The idea for Hooten Young came about, perhaps predictably, over cigars, stories, and drinks.

“It started on my back porch with my dear friend Tim Young,” Hooten told Task & Purpose. “We'd get together a couple of times a week and smoke cigars together, and have a whiskey and talk. Both of our sons were at West Point together, so that was kind of how we met.”

For the 25th anniversary of Operation Gothic Serpent — the 1993 mission which resulted in the Battle of Mogadishu — Hooten and Young crafted 300 cigars to commemorate the event; a side project that gave way to their business, and eventually, their whiskey.

“We weren't planning on selling the cigars, we really were just going to give them out as gifts, but we got so many requests for cigars after the event, that we decided to go ahead and make them,” Hooten explained.

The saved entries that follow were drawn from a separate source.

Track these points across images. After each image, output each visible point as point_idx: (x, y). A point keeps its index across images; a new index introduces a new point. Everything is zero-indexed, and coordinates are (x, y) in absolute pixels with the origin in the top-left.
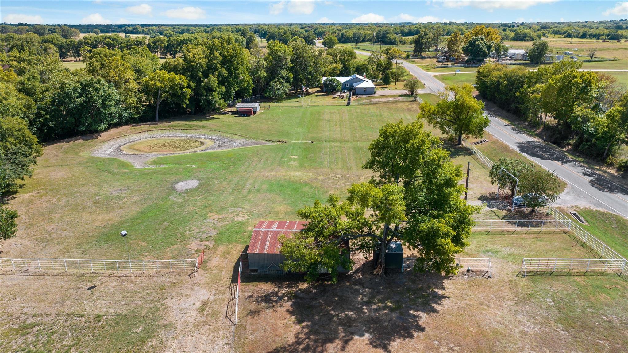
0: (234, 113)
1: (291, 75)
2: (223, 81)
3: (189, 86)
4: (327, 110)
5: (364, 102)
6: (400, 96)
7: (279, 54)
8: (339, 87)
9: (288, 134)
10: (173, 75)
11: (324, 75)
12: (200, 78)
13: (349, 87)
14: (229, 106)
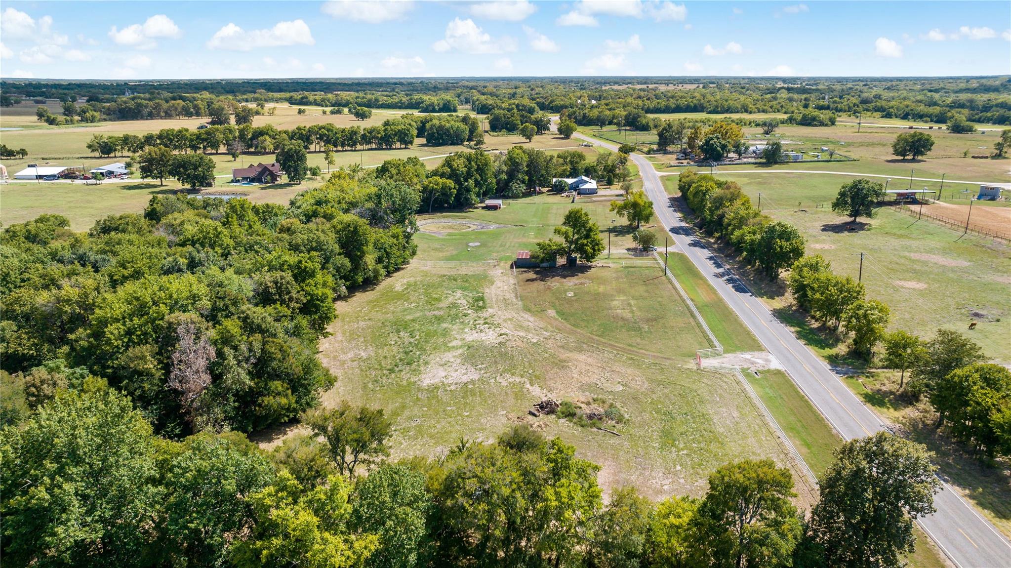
0: (483, 208)
1: (527, 178)
2: (477, 183)
3: (455, 188)
4: (555, 206)
5: (585, 200)
6: (617, 196)
7: (517, 160)
8: (567, 188)
9: (526, 222)
10: (444, 180)
11: (554, 177)
12: (461, 182)
13: (575, 187)
14: (481, 202)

Their business has since branched out to include additional cigars, like the 'Overlord' to commemorate the 75th anniversary of D-day.

“We smoked a lot of our own cigars, and generally when you're smoking cigars, you're drinking whiskey,” Hooten said. “So we decided to make our own whiskey because we wanted something that went well with cigars, and we didn't find a lot of things that paired really well with our cigars, so we decided to do our own thing.”

And doing their own thing means enjoying whiskey the way it was intended.

“When you're sitting out on your porch in the evening, you've had dinner, and you have a little bit of ice in there, and you have your whiskey,” Miliotes said. “That's kind of the apex way to enjoy the product.”